Barbershop
Thursday, December 7th, 2006Ready For Prime Time
Barbershop is the exception that proves the rule. It is almost always a bad idea to remake a popular television show into a movie. I Spy is the most recent example; there are others, too many to go into. Even given the wildly succesful five-year run that Barbershop has enjoyed on the small screen, it is still risky to put it on the big screen. Will the characters that we’ve grown to love translate over from television? Will there be enough story for an hour and a half? Will the events of the movie affect the arc of the story — in other words, can we all go back to watching Barbershop on Tuesday, 9pm (8 Central) as though nothing had happened?
Oh, wait a minute.
Barbershop was never a television show.
Silly me.
But you can see my point here, I hope. Barbershop is a fine movie in its own right, but it is, at heart, a television sitcom waiting to happen. Its heart is on the small screen. Its supporting characters are written very broadly, just as they would be on television (the reforming hoodlum, the Obligatory White Guy, the college kid, the befuddled old barber). It has a affection for low physical comedy as well as absurdist comic riffs (an extended argument about a bottle of apple juice, for example). It cries out from its very center for a nice time slot, maybe after Friends, so it can continue its story.
Whether you could re-assemble this kind of talented cast for a TV show is debtatable. The central character of Calvin, the owner of the South Chicago barbershop where the action takes place, is played by Ice Cube, who has a movie franchise (Friday) going strong, and a career as a rapper, and may not want to continue on the grueling production schedule of a TV comedy. Cedric the Entertainer, who plays the “controversial” character of Eddie the barber, has a sketch comedy series out there somewhere. But so many of the other characters are played by up-and-coming actors, and so many of the characters are not fully realized, that they deserve a big-time network television slot.
This is my perception, of course, but it’s a perception that makes it hard for me to review this movie. Barbershop is not a movie that lends itself to a great deal of analysis or contains a strong core of meaning. Its rambling plot consists of several slight story threads that interweave themselves loosely. But the stories are not anything special; what Barbershop is really about is introducing us to its characters and to a social setting we may not be familiar with. It is meant to entertain, to make the audience laugh. Because it does that supremely well, the movie can be forgiven any number of shortcomings.
The interesting thing about Barbershop is that it is essentially critic-proof and that it has, contrariwise, sparked so much criticism. In reading the reviews and the press clippings, there seem to be two areas of focus.

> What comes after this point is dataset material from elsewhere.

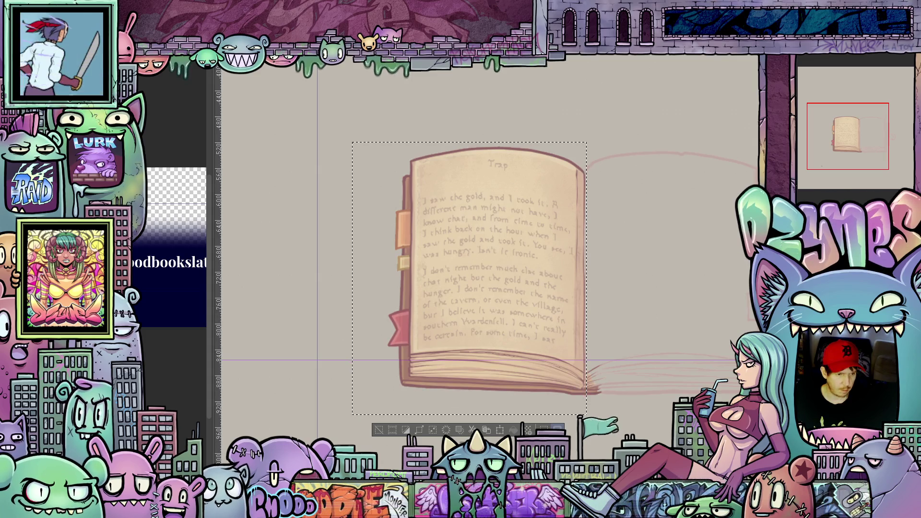
Scale/Rotate the 'Trap' page image to sit on the left page, commit it and deselect.
{"action": "left_click", "coordinate": [144, 64]}
{"action": "mouse_move", "coordinate": [148, 272]}
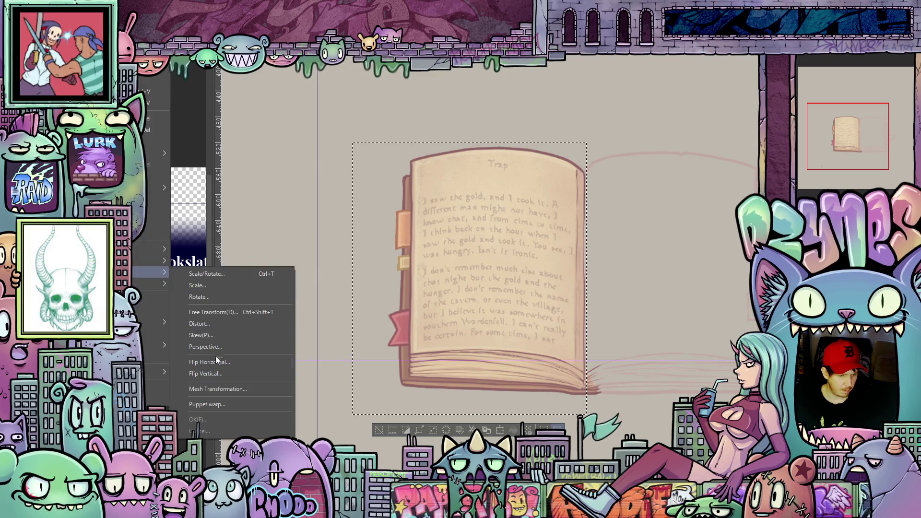
{"action": "left_click", "coordinate": [221, 338]}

The first is on the botched ATM robbery that begins the action, and the subplot that surrounds the two silly criminals and their attempts to open the ATM. Some people found it distracting; I thought that it was hilarious and inspired, bringing back the kind of physical comedy you don’t see much anymore. Some might have been offended by the portrayal of African Americans as bumbling crooks. But the subplot is handled so deftly that you’d have to be almost completely humorless not to laugh.
Then there is the annoying little mini-controversy surrounding the character of Cedric the Entertainer, and his jabs at African American civil rights icons. The staff of txreviews.com bears no ill-will in this world to anyone who is not Joaquin Phoenix or Richard Gere, but it implores anyone who really sees the portrayal of civil rights leaders in this movie — repeat, movie — as a serious problem to find something better to do with their time, like reading to schoolchildren or donating blood or going to get their hair cut in this kind of barbershop. The character in question who makes these “controversial” statements is clearly portrayed as someone who is completely full of it, and capable of saying all sorts of inane and argumentative remarks. (Sort of like Trent Lott, speaking of someone who needs a new hairstyle.) These comments are not, as they taught us in law school, presented for the truth of the matter stated, but to make a joke, and to illuminate the character. I agree that there were, and are, other ways to show this character’s traits without offending people, but it is funny, and it is the filmmaker’s prerogative to present characters in a certain way, and I hope that the DVD won’t be edited to take out the allegedly offensive conduct.
None of this is important, however, and if it is important to you, Barbershop is so well-made and so funny that it should compensate for any hurt feelings. If you’re really concerned about racism, though, I would suggest contacting NBC, CBS, and ABC and asking them why the Barbershop TV series isn’t on their fall schedules for next year.